The border first emerged during the Scramble for Africa, a period of intense competition between European powers in the later 19th century for territory and influence in Africa. The process culminated in the Berlin Conference of 1884, in which the European nations concerned agreed upon their respective territorial claims and the rules of engagements going forward. As a result of this France gained control of the upper valley of the Niger River (roughly equivalent to the areas of modern Mali and Niger), and also the lands explored by Pierre Savorgnan de Brazza for France in Central Africa (roughly equivalent to modern Gabon and Congo-Brazzaville). From these bases the French explored further into the interior, eventually linking the two areas following expeditions in April 1900 which met at Kousséri in the far north of modern Cameroon. These newly conquered regions were initially ruled as military territories, with the two areas later organised into the federal colonies of French West Africa (Afrique occidentale française, abbreviated AOF) and French Equatorial Africa (Afrique équatoriale française, AEF), the border between the two entities being the modern Chad-Niger boundary. The precise alignment of the boundary was determined later: the southern section was demarcated up to the 16th parallel north in February 1912 following a convention signed by the Commanding Officers of the Chad and Niger military territories, which was further modified following an on-the-ground assessment in 1939. On 18 March 1931 the northern segment of the border took its modern form with the signing of Memorandum No. 2268, which resulted in the transfer of the Tibesti Mountains from AOF to AEF (i.e. from Niger to Chad).

As the movement for decolonisation grew in the post-Second World War era, France gradually granted more political rights and representation for the constituent territories of the two federations, culminating in the granting of broad internal autonomy to each colony in 1958 within the framework of the French Community. Eventually, in August 1960, both Chad and Niger were granted full independence and their mutual frontier became an international one between two independent states.

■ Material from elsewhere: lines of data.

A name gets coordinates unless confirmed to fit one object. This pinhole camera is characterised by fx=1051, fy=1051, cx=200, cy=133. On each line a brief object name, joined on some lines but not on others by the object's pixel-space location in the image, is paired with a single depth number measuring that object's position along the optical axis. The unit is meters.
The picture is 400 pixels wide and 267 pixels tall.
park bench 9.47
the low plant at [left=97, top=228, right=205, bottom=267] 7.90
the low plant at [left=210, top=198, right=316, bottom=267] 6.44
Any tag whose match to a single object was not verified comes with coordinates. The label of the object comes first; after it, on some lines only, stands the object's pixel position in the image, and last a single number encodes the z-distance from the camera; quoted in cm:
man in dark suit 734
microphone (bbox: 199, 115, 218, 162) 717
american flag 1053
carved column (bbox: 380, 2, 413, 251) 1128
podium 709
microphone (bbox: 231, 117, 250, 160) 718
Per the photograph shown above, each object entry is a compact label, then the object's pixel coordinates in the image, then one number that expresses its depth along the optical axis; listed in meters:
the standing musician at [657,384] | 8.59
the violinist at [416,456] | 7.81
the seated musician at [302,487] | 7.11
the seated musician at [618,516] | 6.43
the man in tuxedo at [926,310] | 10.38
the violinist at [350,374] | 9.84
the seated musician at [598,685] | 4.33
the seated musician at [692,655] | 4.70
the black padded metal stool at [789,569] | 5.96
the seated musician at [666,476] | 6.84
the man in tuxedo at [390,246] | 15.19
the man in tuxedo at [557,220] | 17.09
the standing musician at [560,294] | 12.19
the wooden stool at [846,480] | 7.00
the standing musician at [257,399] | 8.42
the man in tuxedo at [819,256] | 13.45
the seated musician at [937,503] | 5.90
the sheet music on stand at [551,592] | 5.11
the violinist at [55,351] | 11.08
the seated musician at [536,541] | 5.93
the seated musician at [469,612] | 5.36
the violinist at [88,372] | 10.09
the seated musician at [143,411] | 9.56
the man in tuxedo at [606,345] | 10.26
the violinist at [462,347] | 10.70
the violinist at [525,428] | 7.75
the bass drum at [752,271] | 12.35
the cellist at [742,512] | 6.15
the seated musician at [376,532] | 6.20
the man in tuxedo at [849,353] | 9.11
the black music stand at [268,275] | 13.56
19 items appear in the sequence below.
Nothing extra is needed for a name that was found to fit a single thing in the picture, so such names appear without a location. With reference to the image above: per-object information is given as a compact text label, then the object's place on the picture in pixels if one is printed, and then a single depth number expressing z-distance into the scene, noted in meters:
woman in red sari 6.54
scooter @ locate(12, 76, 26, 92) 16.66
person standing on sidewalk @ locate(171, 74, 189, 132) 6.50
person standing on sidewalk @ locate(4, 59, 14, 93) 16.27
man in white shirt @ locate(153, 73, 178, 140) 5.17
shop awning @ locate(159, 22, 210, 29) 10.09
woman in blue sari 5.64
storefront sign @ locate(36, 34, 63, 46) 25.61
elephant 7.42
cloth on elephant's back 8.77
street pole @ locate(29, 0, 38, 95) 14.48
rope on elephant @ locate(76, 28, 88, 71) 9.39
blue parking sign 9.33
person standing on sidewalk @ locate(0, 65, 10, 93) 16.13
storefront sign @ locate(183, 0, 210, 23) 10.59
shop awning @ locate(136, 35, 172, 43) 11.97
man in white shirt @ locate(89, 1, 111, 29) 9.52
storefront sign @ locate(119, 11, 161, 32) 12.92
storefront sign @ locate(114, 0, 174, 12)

In recent years the border has received renewed attention due to the growth in refugee and migrant movements, some of it organised by professional people smugglers. The situation has been exacerbated following the discovery of gold in the Tibesti Region of Chad in the late 2000s-early 2010, prompting a large influx of people to the area. On 9 June 2018 a clash between suspected people smugglers and the Nigerien military resulted in the deaths of two Nigerien soldiers. The far south of the border area has been affected by refugee movements caused by the ongoing Boko Haram insurgency in neighbouring Nigeria.

==Border crossings==
There are road border crossings linking N'guigmi in Niger to the Chadian towns of Nokou and Rig Rig. However the unpaved route is extremely rough and is subject to banditry; most third party governments discourage travel in this region.